El Nino can have huge impact on marine food chain: Study
New York, April 5 (IANS) El Nino - the climate cycle that develops along the tropical west coast of South America every three to seven years - can have huge impact on the marine food chain with rippling effect on fisheries and the livelihoods of fishermen, says a new NASA study.
El Nino's mass of warm water puts a lid on the normal currents of cold, deep water that typically rise to the surface along the Equator and off the coast of Chile and Peru, said Stephanie Uz, from NASA's Goddard Space Flight Centre in Greenbelt, Maryland.
In a process called upwelling, those cold waters normally bring up the nutrients that feed the tiny organisms, which form the base of the food chain.
These tiny plants, called phytoplankton, are fish food -- without them, fish populations drop, and the fishing industries that many coastal regions depend on can collapse.
"An El Nino basically stops the normal upwelling," Uz said, adding that "there's a lot of starvation that happens to the marine food web".
Uz's team used NASA satellite data and ocean colour software called SeaDAS to find out El Nino's impact on phytoplankton.
From shades of blue and green, scientists calculated the amount of green chlorophyll -- and therefore the amount of phytoplankton present.
They found that in December 2015, at the peak of the current El Nino event, there was more blue -- and less green chlorophyll -- in the Pacific Ocean off of Peru and Chile, compared to the previous year.
After analysing data from the large 1997-1998 El Nino event, the researchers said the green chlorophyll virtually disappeared from the coast of Chile.

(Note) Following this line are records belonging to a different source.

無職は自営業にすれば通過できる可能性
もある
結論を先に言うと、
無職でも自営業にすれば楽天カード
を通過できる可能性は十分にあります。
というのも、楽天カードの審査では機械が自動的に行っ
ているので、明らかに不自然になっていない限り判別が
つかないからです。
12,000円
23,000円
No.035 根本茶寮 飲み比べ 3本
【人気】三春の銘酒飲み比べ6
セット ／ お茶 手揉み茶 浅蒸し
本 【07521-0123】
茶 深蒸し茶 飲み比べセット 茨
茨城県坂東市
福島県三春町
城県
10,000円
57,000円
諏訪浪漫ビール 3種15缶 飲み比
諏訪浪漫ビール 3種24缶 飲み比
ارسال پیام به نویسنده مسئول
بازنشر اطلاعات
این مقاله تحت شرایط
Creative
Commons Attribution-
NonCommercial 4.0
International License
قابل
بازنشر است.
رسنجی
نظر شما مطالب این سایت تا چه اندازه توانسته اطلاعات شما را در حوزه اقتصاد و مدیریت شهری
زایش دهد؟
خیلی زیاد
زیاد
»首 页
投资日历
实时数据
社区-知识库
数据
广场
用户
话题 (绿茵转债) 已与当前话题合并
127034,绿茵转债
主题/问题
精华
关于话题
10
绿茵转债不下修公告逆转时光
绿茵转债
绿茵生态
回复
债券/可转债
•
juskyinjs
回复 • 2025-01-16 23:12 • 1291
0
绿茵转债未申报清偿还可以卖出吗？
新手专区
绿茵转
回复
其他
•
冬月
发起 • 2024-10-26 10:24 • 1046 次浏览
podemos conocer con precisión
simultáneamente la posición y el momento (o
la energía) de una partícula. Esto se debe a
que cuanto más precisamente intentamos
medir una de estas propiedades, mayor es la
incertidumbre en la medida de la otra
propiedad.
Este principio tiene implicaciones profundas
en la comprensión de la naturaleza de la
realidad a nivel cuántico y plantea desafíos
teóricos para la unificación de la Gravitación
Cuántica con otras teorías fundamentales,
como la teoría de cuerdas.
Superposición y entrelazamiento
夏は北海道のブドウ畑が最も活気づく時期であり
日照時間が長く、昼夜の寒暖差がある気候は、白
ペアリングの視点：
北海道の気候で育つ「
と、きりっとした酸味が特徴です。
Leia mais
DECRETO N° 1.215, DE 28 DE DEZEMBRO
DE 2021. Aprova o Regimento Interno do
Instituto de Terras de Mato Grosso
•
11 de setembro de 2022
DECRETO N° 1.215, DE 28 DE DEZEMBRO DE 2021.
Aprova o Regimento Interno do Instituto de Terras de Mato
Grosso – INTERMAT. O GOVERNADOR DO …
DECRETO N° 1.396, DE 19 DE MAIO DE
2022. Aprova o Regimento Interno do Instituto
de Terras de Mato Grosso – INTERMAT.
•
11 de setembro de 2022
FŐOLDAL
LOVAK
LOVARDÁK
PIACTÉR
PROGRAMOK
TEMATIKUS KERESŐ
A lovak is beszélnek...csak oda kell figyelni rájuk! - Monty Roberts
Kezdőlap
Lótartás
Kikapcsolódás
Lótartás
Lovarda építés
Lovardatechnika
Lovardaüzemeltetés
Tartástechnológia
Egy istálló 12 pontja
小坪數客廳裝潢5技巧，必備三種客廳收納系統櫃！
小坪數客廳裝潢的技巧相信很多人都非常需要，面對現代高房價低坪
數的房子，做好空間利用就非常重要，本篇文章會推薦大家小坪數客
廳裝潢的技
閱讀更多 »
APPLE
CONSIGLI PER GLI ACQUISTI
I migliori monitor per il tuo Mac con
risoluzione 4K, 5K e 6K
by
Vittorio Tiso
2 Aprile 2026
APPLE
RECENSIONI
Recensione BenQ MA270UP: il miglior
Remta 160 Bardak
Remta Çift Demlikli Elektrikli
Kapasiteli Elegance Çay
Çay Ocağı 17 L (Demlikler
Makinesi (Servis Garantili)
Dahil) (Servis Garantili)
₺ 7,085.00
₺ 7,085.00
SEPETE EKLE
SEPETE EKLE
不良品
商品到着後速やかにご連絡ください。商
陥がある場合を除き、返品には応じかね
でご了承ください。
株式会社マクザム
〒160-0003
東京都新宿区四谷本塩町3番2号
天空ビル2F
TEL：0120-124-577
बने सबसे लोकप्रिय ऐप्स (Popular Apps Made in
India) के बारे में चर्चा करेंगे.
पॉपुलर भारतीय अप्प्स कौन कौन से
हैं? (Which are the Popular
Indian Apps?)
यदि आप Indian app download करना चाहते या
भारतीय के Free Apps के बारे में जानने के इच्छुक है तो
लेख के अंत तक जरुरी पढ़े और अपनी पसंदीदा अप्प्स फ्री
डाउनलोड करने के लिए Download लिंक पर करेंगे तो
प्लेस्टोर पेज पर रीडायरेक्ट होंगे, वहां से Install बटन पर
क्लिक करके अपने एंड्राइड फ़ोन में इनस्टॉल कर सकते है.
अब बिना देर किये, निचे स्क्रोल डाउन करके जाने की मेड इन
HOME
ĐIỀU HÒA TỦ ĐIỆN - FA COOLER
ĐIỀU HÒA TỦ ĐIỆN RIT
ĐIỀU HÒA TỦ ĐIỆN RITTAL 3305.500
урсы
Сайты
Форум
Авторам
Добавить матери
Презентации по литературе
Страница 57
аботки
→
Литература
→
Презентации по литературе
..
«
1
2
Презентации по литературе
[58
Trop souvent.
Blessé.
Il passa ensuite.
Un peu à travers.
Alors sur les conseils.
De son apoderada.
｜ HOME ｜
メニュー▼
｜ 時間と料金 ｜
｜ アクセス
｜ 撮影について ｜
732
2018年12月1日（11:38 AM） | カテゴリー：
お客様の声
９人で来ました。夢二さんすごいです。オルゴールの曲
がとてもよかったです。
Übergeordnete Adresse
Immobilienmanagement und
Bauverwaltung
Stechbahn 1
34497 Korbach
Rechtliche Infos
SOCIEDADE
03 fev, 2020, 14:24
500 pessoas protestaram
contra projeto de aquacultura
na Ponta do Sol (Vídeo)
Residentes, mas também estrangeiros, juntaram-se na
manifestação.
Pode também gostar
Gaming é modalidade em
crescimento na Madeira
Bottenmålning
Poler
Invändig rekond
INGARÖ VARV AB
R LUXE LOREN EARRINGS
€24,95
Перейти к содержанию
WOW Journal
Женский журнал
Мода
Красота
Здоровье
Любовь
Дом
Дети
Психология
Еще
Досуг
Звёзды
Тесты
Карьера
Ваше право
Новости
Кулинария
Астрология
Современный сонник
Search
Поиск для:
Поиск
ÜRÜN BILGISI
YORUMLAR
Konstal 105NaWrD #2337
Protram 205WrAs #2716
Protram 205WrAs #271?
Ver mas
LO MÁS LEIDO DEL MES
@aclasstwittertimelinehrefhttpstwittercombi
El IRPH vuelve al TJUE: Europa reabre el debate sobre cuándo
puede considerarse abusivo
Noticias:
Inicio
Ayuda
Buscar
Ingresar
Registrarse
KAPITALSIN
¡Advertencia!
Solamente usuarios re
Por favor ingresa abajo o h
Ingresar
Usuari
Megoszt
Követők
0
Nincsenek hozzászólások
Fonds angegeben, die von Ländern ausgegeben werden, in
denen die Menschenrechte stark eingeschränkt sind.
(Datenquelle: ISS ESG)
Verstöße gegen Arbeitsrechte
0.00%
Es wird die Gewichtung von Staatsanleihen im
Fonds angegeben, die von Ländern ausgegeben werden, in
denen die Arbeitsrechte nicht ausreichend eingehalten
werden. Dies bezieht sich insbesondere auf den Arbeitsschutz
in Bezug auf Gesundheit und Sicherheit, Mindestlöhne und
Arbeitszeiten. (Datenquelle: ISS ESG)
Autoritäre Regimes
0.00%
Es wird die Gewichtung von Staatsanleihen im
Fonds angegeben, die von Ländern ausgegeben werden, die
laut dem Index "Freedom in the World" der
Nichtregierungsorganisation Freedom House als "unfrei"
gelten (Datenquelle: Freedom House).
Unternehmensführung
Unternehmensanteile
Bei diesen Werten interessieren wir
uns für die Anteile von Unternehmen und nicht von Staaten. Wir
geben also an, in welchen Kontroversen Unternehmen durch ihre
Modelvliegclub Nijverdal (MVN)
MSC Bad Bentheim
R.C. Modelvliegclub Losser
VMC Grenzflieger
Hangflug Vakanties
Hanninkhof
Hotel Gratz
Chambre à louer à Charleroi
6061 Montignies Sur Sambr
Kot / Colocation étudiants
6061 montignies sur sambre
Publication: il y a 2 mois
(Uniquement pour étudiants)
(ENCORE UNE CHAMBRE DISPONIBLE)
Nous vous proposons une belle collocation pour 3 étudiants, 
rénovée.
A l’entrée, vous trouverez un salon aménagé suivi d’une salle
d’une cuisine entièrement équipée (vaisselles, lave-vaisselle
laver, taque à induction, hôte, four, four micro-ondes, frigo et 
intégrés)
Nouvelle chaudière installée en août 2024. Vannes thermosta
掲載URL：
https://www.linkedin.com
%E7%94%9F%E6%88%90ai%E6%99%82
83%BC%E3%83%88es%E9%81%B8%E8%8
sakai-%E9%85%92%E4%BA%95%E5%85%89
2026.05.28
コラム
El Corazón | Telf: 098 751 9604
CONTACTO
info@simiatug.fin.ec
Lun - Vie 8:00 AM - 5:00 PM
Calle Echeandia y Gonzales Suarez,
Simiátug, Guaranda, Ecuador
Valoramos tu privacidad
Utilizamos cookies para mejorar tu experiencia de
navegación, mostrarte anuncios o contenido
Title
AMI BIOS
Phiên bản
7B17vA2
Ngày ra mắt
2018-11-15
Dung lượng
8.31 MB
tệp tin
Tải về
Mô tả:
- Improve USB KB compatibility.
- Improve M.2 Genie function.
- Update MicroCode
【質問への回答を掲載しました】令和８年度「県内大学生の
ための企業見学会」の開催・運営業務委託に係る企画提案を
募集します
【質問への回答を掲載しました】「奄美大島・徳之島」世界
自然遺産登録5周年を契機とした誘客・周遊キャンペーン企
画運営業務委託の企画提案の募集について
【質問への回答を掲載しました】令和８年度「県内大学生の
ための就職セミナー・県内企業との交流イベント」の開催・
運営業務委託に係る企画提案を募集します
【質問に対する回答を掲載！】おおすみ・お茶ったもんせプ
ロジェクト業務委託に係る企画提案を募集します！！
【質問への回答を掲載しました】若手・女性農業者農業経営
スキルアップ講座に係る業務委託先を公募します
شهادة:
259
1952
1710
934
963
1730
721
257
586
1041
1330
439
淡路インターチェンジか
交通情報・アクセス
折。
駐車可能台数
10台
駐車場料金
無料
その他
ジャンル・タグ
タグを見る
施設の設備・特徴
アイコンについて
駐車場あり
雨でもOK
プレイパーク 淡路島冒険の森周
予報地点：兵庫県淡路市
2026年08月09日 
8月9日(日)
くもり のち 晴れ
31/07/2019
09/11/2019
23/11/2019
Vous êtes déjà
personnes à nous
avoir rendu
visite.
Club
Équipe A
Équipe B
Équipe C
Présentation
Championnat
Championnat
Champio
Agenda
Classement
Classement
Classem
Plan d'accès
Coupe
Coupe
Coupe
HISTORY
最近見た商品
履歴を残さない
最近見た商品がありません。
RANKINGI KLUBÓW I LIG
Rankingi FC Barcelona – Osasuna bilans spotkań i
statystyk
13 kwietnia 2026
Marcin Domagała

In 1997-1998, the biggest ocean temperature abnormalities were in the eastern Pacific Ocean. But this year's event caused a drop in chlorophyll primarily along the equator, the study said.
"We know how important phytoplankton are for the marine food web, and we're trying to understand their role as a carbon pump," Uz said.
Other scientists at Goddard are investigating ways to forecast the ebbs and flows of nutrients using the centre's supercomputers, incorporating data like winds, sea surface temperatures, air pressures and more.